O podofilino, o ácido tricloroacético e o imiquimod de aplicação tópica, apesar
de eficazes em condilomas perianais simples e pequenos, não têm eficácia
comprovada nas lesões de TBL, pelo que não devem ser utilizados5,10.
É necessário um seguimento periódico para identificar e tratar precocemente as
recorrências. O risco de recorrência após a excisão é de 60-66% (tempo médio de
10 meses) e as complicações não são desprezáveis, nomeadamente infeção da
ferida operatória e dificuldade de cicatrização10. A taxa de mortalidade é de
20-30%. O prognóstico é mau nos doentes não tratados, uma vez que o tumor,
apesar de ter crescimento lento, é fatal por envolvimento dos órgãos
adjacentes. Quando adequadamente tratado, o prognóstico é favorável4,6.
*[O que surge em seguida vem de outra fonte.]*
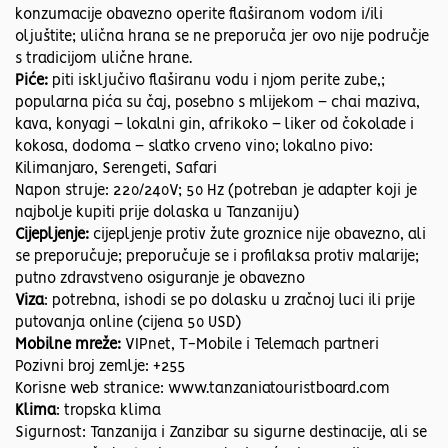
konzumacije obavezno operite flaširanom vodom i/ili
oljuštite; ulična hrana se ne preporuča jer ovo nije područje
s tradicijom ulične hrane.
Piće:
piti isključivo flaširanu vodu i njom perite zube,;
popularna pića su čaj, posebno s mlijekom – chai maziva,
kava, konyagi – lokalni gin, afrikoko – liker od čokolade i
kokosa, dodoma – slatko crveno vino; lokalno pivo:
Kilimanjaro, Serengeti, Safari
Napon struje: 220/240V; 50 Hz (potreban je adapter koji je
najbolje kupiti prije dolaska u Tanzaniju)
Cijepljenje:
cijepljenje protiv žute groznice nije obavezno, ali
se preporučuje; preporučuje se i profilaksa protiv malarije;
putno zdravstveno osiguranje je obavezno
Viza
: potrebna, ishodi se po dolasku u zračnoj luci ili prije
putovanja online (cijena 50 USD)
Mobilne mreže:
VIPnet, T-Mobile i Telemach partneri
Pozivni broj zemlje: +255
Korisne web stranice: www.tanzaniatouristboard.com
Klima
: tropska klima
Sigurnost: Tanzanija i Zanzibar su sigurne destinacije, ali se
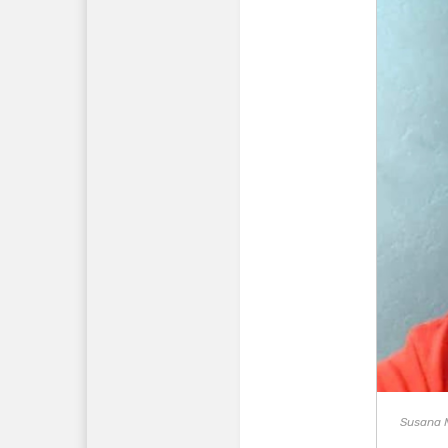
Susana M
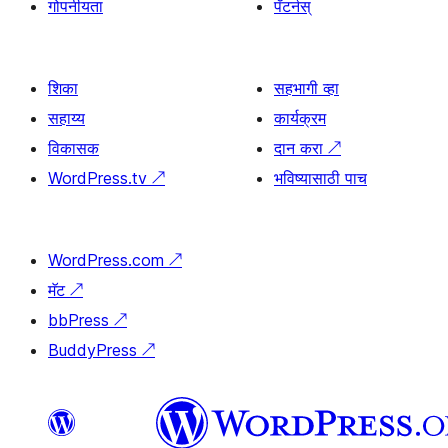
गोपनीयता
पॅटर्नस्
शिका
सहभागी व्हा
सहाय्य
कार्यक्रम
विकासक
दान करा
↗
WordPress.tv
↗
भविष्यासाठी पाच
WordPress.com
↗
मॅट
↗
bbPress
↗
BuddyPress
↗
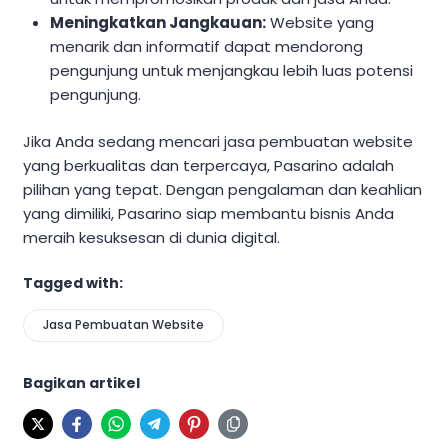
Meningkatkan Jangkauan:
Website yang
menarik dan informatif dapat mendorong
pengunjung untuk menjangkau lebih luas potensi
pengunjung.
Jika Anda sedang mencari jasa pembuatan website
yang berkualitas dan terpercaya, Pasarino adalah
pilihan yang tepat. Dengan pengalaman dan keahlian
yang dimiliki, Pasarino siap membantu bisnis Anda
meraih kesuksesan di dunia digital.
Tagged with:
Jasa Pembuatan Website
Bagikan artikel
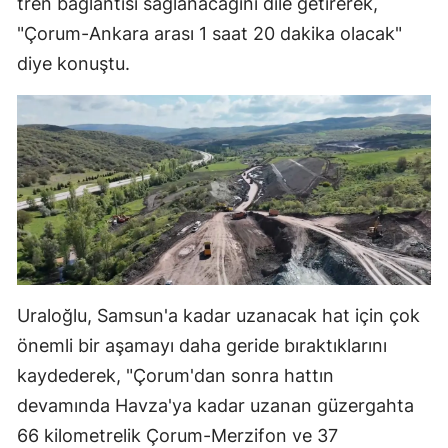
tren bağlantısı sağlanacağını dile getirerek,
"Çorum-Ankara arası 1 saat 20 dakika olacak"
Yozgat
diye konuştu.
Zonguldak
Aksaray
Bayburt
Karaman
Kırıkkale
Batman
Uraloğlu, Samsun'a kadar uzanacak hat için çok
Şırnak
önemli bir aşamayı daha geride bıraktıklarını
Bartın
kaydederek, "Çorum'dan sonra hattın
devamında Havza'ya kadar uzanan güzergahta
Ardahan
66 kilometrelik Çorum-Merzifon ve 37
Iğdır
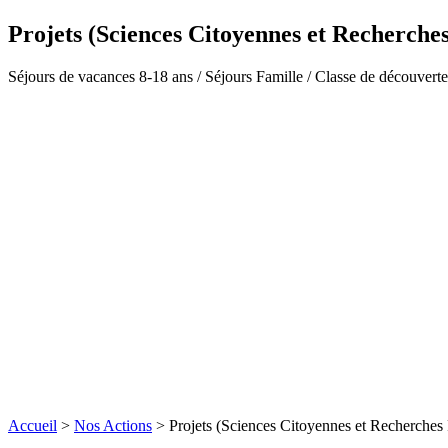
Projets (Sciences Citoyennes et Recherches
Séjours de vacances 8-18 ans / Séjours Famille / Classe de découvert
Accueil
>
Nos Actions
>
Projets (Sciences Citoyennes et Recherches P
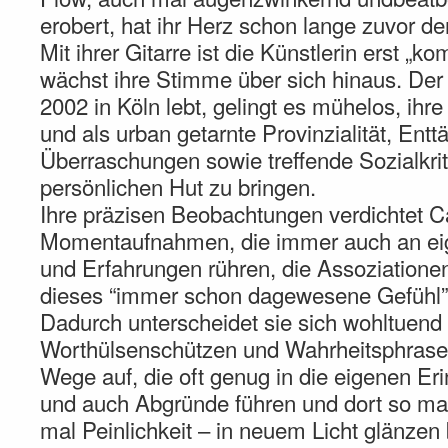
erobert, hat ihr Herz schon lange zuvor de
Mit ihrer Gitarre ist die Künstlerin erst „k
wächst ihre Stimme über sich hinaus. Der 
2002 in Köln lebt, gelingt es mühelos, ih
und als urban getarnte Provinzialität, Ent
Überraschungen sowie treffende Sozialkriti
persönlichen Hut zu bringen.
Ihre präzisen Beobachtungen verdichtet Ca
Momentaufnahmen, die immer auch an ei
und Erfahrungen rühren, die Assoziatione
dieses “immer schon dagewesene Gefühl”
Dadurch unterscheidet sie sich wohltuend
Worthülsenschützen und Wahrheitsphrasen
Wege auf, die oft genug in die eigenen E
und auch Abgründe führen und dort so ma
mal Peinlichkeit – in neuem Licht glänzen 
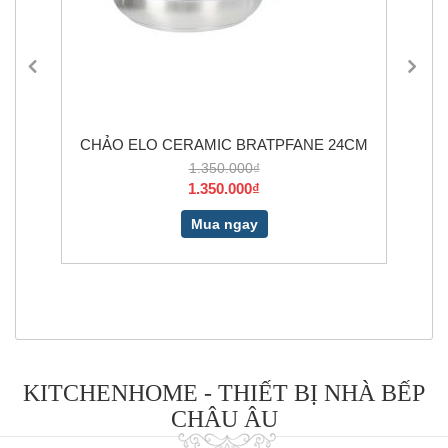
CHẢO ELO CERAMIC BRATPFANE 24CM
1.350.000₫
1.350.000₫
Mua ngay
KITCHENHOME - THIẾT BỊ NHÀ BẾP
CHÂU ÂU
No presente caso, as características clínicas, com volumoso tumor ocupando toda
a região perianal e canal anal, associadas aos achados no exame histológico de
lesões de hiperqueratose, papilomatose e coilocitose, confirmam o diagnóstico
de TBL. A presença de coilócitos, alterações celulares típicas da infeção pelo
HPV, apoia a hipótese do papel deste vírus como agente etiológico. A
imunossupressão marcada do doente (67 células CD4/_l) resultante da infeção
pelo VIH terá também contribuído como fator predisponente para o aparecimento
da lesão.
Neste caso, a idade de apresentação foi cerca de 10 anos inferior à idade média
referida na literatura, acompanhando a tendência atual para o TBL ocorrer em
idades mais precoces5. O facto de ser uma doença de curta duração (10 meses de
evolução) terá contribuído para a inexistência de focos de malignidade e para a
eficácia duradoura da terapêutica cirúrgica.
Este caso reforça o papel da coinfeção VIH e HPV no desenvolvimento do TBL, bem
como da importância do tratamento cirúrgico no tratamento destes tumores.